Sometimes, parents feel guilty toward their children following a divorce, which may have given rise to some negative emotions. Often the temptation for parents, whether they have child custody or visitation rights, is to reach for a quick and easy fix by buying children presents, perhaps lavish ones. The truth is that children will benefit more from increased care and attention from a parent than from a gift of the latest electronic gizmo or expensive clothes. Additionally, children often know what is going on, and may think you are trying to buy their affection and approval with bribes.
What children really need is enhanced stability and security. That means making sure that any missing furniture in the household caused by the couple splitting apart is replaced, or the room rearranged to account for it, rather than the children seeing a big gaping hole in the room that reminds them of one parent's absence. Each parent's living space should have adequate accommodations for the children, even if they are only occasional overnight visitors rather than living there.

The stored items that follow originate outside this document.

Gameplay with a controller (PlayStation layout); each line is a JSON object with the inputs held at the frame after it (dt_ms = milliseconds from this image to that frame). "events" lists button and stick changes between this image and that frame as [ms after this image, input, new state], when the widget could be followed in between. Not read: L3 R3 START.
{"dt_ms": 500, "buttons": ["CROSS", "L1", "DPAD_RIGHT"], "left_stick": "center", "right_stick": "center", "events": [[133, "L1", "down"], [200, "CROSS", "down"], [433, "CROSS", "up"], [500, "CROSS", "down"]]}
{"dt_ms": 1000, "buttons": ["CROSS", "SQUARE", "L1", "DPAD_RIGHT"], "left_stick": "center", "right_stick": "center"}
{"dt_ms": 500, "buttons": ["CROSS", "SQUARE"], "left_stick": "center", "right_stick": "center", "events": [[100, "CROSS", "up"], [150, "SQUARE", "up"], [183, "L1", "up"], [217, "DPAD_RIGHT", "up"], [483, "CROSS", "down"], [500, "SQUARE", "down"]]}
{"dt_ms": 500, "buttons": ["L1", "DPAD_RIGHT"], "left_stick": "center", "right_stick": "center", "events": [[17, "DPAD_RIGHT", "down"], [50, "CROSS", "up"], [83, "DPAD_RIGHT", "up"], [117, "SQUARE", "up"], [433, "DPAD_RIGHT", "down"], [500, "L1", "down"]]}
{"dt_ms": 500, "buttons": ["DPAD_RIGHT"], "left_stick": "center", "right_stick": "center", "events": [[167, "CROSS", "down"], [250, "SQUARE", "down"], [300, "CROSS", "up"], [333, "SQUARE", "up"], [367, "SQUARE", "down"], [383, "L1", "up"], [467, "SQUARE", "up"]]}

Each divorced parent should encourage the other to become or remain a good parent. It is extremely destructive to do things to undermine this or to try to get children to "take sides" following a divorce.
Children should not be used as the confidants of their parents. They are not adults and should not be burdened with adult worries or concerns. A divorced parent should have other adult friends for support and to discuss problems with. Children need to feel that they can rely on their parents for support and encouragement, not the other way around.
A parent going through a divorce should also consider holding off on re-entering the world of dating until after the divorce is final. At a minimum, children should not be involved in their father or mother's dating relationships at this early point, as they may find it confusing or disturbing.